Já a regularidade de prazo para o pagamento da dívida e a cláusula de indisponibilidade não foram objeto de discussão nos autos matriz, o que impõe o entendimento da Súmula 298, I, do TST:
AÇÃO RESCISÓRIA. VIOLAÇÃO A DISPOSIÇÃO DE LEI. PRONUNCIAMENTO EXPLÍCITO. I - A conclusão acerca da ocorrência de violação literal a disposição de lei pressupõe pronunciamento explícito, na sentença rescindenda, sobre a matéria veiculada.
No que concerne à alegada ofensa à coisa julgada, a jurisprudência desta SBDI-2/TST é no sentido de considerar carecedor de ação o autor da ação rescisória que, fundamentando sua pretensão no art. 485, IV, do CPC/1973 (ou 966, IV, do CPC), indica desrespeito à coisa julgada formada na mesma relação processual em que proferida a decisão rescindenda.

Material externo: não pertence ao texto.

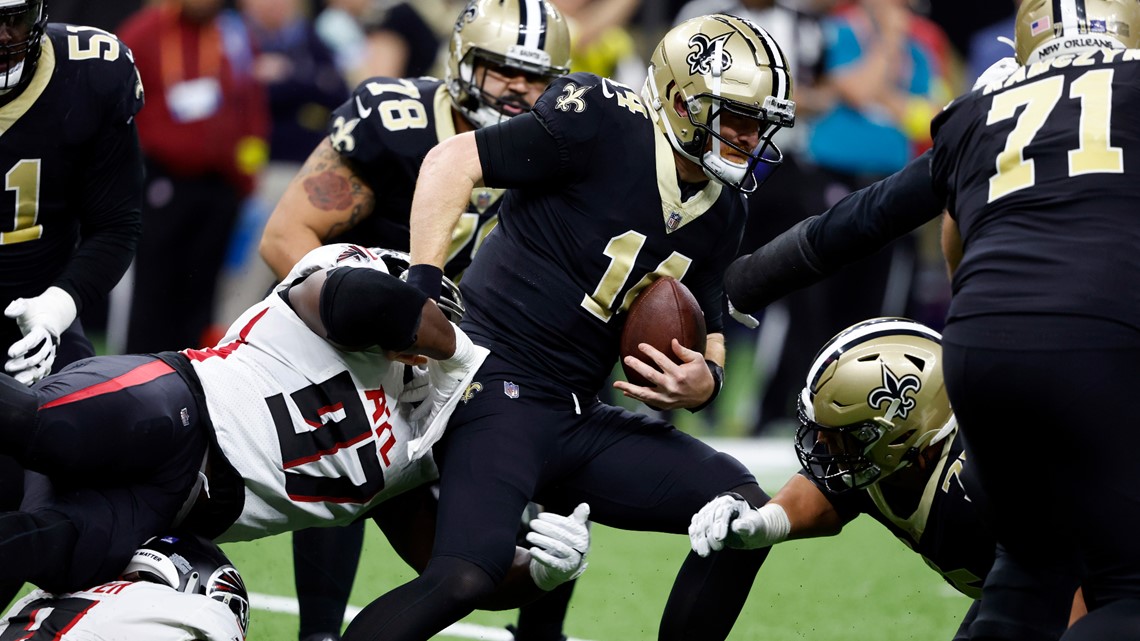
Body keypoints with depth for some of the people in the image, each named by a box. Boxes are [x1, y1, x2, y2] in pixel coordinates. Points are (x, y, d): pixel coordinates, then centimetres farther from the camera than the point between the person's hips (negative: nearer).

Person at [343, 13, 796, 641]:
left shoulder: (720, 213, 11)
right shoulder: (605, 125, -13)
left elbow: (705, 327, 21)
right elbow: (454, 162, -15)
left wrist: (705, 379, -3)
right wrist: (422, 284, -22)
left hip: (583, 422, 8)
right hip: (501, 393, -8)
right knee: (466, 576, -28)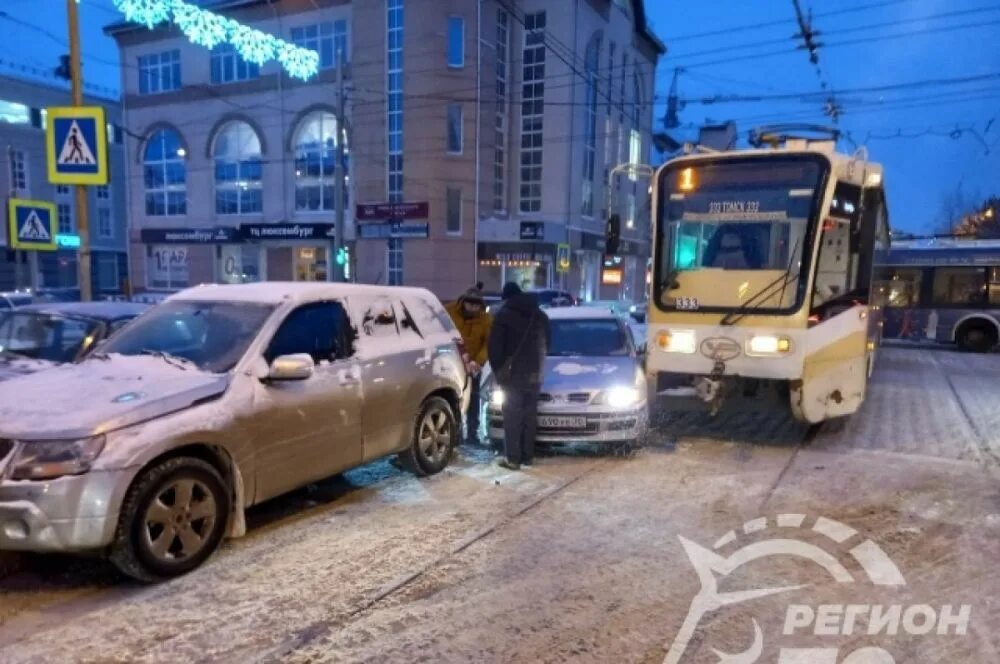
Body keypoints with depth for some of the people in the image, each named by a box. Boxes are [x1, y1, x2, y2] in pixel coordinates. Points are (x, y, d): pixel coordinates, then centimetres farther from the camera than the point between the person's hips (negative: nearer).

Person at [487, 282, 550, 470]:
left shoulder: (504, 315, -6)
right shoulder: (541, 315, 12)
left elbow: (495, 346, -7)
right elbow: (547, 343, 20)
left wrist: (498, 369, 5)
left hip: (513, 373, -5)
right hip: (534, 373, 5)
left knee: (512, 415, -1)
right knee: (530, 415, 12)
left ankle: (512, 458, -2)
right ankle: (528, 456, 17)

É esta a inteligência da Orientação Jurisprudencial n. 157 da SBDI-2 do TST, in verbis:
157. AÇÃO RESCISÓRIA. DECISÕES PROFERIDAS EM FASES DISTINTAS DE UMA MESMA AÇÃO. COISA JULGADA. NÃO CONFIGURAÇÃO. A ofensa à coisa julgada de que trata o inciso IV do art. 966 do CPC de 2015 (inciso IV do art. 485 do CPC de 1973) refere-se apenas a relações processuais distintas. A invocação de desrespeito à coisa julgada formada no processo de conhecimento, na correspondente fase de execução, somente é possível com base na violação do art. 5º, XXXVI, da Constituição da República.
Destaca-se, ainda, que o autor não apontou a violação do art. 5º, XXXVI, da Constituição Federal em sua exordial. Assim, a indicação de violação a este dispositivo no recurso ordinário importaria em inovação recursal.
Diante do exposto, nego provimento ao recurso ordinário do autor.
ISTO POSTO ACORDAM os Ministros da Subseção II Especializada em Dissídios Individuais do Tribunal Superior do Trabalho, por unanimidade, conhecer do recurso ordinário e, no mérito, negar-lhe provimento. Brasília, 6 de maio de 2025.